* **Task details**: Please render the lines from every one of the items below as a single numbered list, leaving out any blank lines.

Collected data:
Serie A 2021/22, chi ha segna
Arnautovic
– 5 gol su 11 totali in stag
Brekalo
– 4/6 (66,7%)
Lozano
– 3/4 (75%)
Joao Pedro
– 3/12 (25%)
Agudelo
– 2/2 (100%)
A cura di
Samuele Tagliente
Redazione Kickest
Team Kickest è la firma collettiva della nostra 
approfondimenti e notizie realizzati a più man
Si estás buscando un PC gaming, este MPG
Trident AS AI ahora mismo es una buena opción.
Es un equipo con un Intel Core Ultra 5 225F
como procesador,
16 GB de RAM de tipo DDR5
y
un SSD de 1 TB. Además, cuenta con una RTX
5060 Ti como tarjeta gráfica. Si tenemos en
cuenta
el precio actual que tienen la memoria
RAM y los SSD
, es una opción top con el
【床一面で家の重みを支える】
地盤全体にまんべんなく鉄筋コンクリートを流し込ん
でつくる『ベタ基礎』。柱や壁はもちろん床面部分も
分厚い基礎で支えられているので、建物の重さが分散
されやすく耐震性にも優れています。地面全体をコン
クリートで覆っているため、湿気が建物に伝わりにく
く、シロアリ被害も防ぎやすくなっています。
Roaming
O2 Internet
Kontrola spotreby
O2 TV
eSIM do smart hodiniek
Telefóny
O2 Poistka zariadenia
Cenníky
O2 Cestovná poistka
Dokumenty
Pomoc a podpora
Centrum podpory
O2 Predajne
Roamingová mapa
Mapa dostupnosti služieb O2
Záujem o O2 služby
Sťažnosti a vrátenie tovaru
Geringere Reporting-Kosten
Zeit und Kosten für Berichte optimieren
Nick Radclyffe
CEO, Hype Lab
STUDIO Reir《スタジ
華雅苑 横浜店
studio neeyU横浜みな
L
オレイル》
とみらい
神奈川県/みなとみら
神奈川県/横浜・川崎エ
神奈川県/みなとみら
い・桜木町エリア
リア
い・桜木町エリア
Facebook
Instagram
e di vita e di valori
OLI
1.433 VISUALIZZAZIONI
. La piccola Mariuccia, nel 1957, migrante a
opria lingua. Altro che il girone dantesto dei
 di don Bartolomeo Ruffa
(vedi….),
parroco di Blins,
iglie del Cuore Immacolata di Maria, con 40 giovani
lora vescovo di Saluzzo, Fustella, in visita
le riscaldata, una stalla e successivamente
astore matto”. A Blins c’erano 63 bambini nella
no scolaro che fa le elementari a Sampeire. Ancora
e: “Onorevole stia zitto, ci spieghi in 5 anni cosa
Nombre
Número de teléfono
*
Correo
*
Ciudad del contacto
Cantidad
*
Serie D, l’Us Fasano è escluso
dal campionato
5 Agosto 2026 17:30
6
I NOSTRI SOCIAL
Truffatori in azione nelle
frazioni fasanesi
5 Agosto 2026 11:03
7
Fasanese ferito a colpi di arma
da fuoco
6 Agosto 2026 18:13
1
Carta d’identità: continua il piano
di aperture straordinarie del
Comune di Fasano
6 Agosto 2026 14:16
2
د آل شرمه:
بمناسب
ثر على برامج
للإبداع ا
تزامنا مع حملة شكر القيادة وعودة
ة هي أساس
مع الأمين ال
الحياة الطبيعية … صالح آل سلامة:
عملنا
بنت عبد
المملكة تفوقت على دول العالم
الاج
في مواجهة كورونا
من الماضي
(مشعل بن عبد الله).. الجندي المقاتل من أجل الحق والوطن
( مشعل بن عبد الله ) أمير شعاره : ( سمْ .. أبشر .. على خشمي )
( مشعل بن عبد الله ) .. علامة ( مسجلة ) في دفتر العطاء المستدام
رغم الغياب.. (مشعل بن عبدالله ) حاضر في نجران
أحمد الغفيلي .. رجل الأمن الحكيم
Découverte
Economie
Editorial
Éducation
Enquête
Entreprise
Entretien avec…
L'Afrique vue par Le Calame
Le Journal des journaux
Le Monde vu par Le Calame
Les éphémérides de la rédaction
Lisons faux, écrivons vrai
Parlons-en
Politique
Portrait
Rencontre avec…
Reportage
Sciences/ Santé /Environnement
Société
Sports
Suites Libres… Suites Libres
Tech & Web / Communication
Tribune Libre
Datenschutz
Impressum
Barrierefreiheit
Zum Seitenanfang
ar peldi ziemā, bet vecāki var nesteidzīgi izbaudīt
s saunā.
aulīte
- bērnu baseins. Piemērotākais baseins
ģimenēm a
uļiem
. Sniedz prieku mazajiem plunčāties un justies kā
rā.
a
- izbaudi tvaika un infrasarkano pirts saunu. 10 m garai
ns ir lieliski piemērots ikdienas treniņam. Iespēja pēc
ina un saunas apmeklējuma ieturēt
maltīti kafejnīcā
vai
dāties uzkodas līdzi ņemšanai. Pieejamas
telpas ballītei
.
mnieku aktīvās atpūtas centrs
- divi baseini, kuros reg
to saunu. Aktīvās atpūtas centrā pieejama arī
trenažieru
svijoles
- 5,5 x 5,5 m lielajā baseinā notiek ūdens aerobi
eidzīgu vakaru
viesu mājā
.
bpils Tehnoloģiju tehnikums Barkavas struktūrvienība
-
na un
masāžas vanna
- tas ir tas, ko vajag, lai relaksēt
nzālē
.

* **Exercise solution**:
1. Serie A 2021/22, chi ha segna
2. Arnautovic
3. – 5 gol su 11 totali in stag
4. Brekalo
5. – 4/6 (66,7%)
6. Lozano
7. – 3/4 (75%)
8. Joao Pedro
9. – 3/12 (25%)
10. Agudelo
11. – 2/2 (100%)
12. A cura di
13. Samuele Tagliente
14. Redazione Kickest
15. Team Kickest è la firma collettiva della nostra 
16. approfondimenti e notizie realizzati a più man
17. Si estás buscando un PC gaming, este MPG
18. Trident AS AI ahora mismo es una buena opción.
19. Es un equipo con un Intel Core Ultra 5 225F
20. como procesador,
21. 16 GB de RAM de tipo DDR5
22. y
23. un SSD de 1 TB. Además, cuenta con una RTX
24. 5060 Ti como tarjeta gráfica. Si tenemos en
25. cuenta
26. el precio actual que tienen la memoria
27. RAM y los SSD
28. , es una opción top con el
29. 【床一面で家の重みを支える】
30. 地盤全体にまんべんなく鉄筋コンクリートを流し込ん
31. でつくる『ベタ基礎』。柱や壁はもちろん床面部分も
32. 分厚い基礎で支えられているので、建物の重さが分散
33. されやすく耐震性にも優れています。地面全体をコン
34. クリートで覆っているため、湿気が建物に伝わりにく
35. く、シロアリ被害も防ぎやすくなっています。
36. Roaming
37. O2 Internet
38. Kontrola spotreby
39. O2 TV
40. eSIM do smart hodiniek
41. Telefóny
42. O2 Poistka zariadenia
43. Cenníky
44. O2 Cestovná poistka
45. Dokumenty
46. Pomoc a podpora
47. Centrum podpory
48. O2 Predajne
49. Roamingová mapa
50. Mapa dostupnosti služieb O2
51. Záujem o O2 služby
52. Sťažnosti a vrátenie tovaru
53. Geringere Reporting-Kosten
54. Zeit und Kosten für Berichte optimieren
55. Nick Radclyffe
56. CEO, Hype Lab
57. STUDIO Reir《スタジ
58. 華雅苑 横浜店
59. studio neeyU横浜みな
60. L
61. オレイル》
62. とみらい
63. 神奈川県/みなとみら
64. 神奈川県/横浜・川崎エ
65. 神奈川県/みなとみら
66. い・桜木町エリア
67. リア
68. い・桜木町エリア
69. Facebook
70. Instagram
71. e di vita e di valori
72. OLI
73. 1.433 VISUALIZZAZIONI
74. . La piccola Mariuccia, nel 1957, migrante a
75. opria lingua. Altro che il girone dantesto dei
76.  di don Bartolomeo Ruffa
77. (vedi….),
78. parroco di Blins,
79. iglie del Cuore Immacolata di Maria, con 40 giovani
80. lora vescovo di Saluzzo, Fustella, in visita
81. le riscaldata, una stalla e successivamente
82. astore matto”. A Blins c’erano 63 bambini nella
83. no scolaro che fa le elementari a Sampeire. Ancora
84. e: “Onorevole stia zitto, ci spieghi in 5 anni cosa
85. Nombre
86. Número de teléfono
87. *
88. Correo
89. *
90. Ciudad del contacto
91. Cantidad
92. *
93. Serie D, l’Us Fasano è escluso
94. dal campionato
95. 5 Agosto 2026 17:30
96. 6
97. I NOSTRI SOCIAL
98. Truffatori in azione nelle
99. frazioni fasanesi
100. 5 Agosto 2026 11:03
101. 7
102. Fasanese ferito a colpi di arma
103. da fuoco
104. 6 Agosto 2026 18:13
105. 1
106. Carta d’identità: continua il piano
107. di aperture straordinarie del
108. Comune di Fasano
109. 6 Agosto 2026 14:16
110. 2
111. د آل شرمه:
112. بمناسب
113. ثر على برامج
114. للإبداع ا
115. تزامنا مع حملة شكر القيادة وعودة
116. ة هي أساس
117. مع الأمين ال
118. الحياة الطبيعية … صالح آل سلامة:
119. عملنا
120. بنت عبد
121. المملكة تفوقت على دول العالم
122. الاج
123. في مواجهة كورونا
124. من الماضي
125. (مشعل بن عبد الله).. الجندي المقاتل من أجل الحق والوطن
126. ( مشعل بن عبد الله ) أمير شعاره : ( سمْ .. أبشر .. على خشمي )
127. ( مشعل بن عبد الله ) .. علامة ( مسجلة ) في دفتر العطاء المستدام
128. رغم الغياب.. (مشعل بن عبدالله ) حاضر في نجران
129. أحمد الغفيلي .. رجل الأمن الحكيم
130. Découverte
131. Economie
132. Editorial
133. Éducation
134. Enquête
135. Entreprise
136. Entretien avec…
137. L'Afrique vue par Le Calame
138. Le Journal des journaux
139. Le Monde vu par Le Calame
140. Les éphémérides de la rédaction
141. Lisons faux, écrivons vrai
142. Parlons-en
143. Politique
144. Portrait
145. Rencontre avec…
146. Reportage
147. Sciences/ Santé /Environnement
148. Société
149. Sports
150. Suites Libres… Suites Libres
151. Tech & Web / Communication
152. Tribune Libre
153. Datenschutz
154. Impressum
155. Barrierefreiheit
156. Zum Seitenanfang
157. ar peldi ziemā, bet vecāki var nesteidzīgi izbaudīt
158. s saunā.
159. aulīte
160. - bērnu baseins. Piemērotākais baseins
161. ģimenēm a
162. uļiem
163. . Sniedz prieku mazajiem plunčāties un justies kā
164. rā.
165. a
166. - izbaudi tvaika un infrasarkano pirts saunu. 10 m garai
167. ns ir lieliski piemērots ikdienas treniņam. Iespēja pēc
168. ina un saunas apmeklējuma ieturēt
169. maltīti kafejnīcā
170. vai
171. dāties uzkodas līdzi ņemšanai. Pieejamas
172. telpas ballītei
173. .
174. mnieku aktīvās atpūtas centrs
175. - divi baseini, kuros reg
176. to saunu. Aktīvās atpūtas centrā pieejama arī
177. trenažieru
178. svijoles
179. - 5,5 x 5,5 m lielajā baseinā notiek ūdens aerobi
180. eidzīgu vakaru
181. viesu mājā
182. .
183. bpils Tehnoloģiju tehnikums Barkavas struktūrvienība
184. -
185. na un
186. masāžas vanna
187. - tas ir tas, ko vajag, lai relaksēt
188. nzālē
189. .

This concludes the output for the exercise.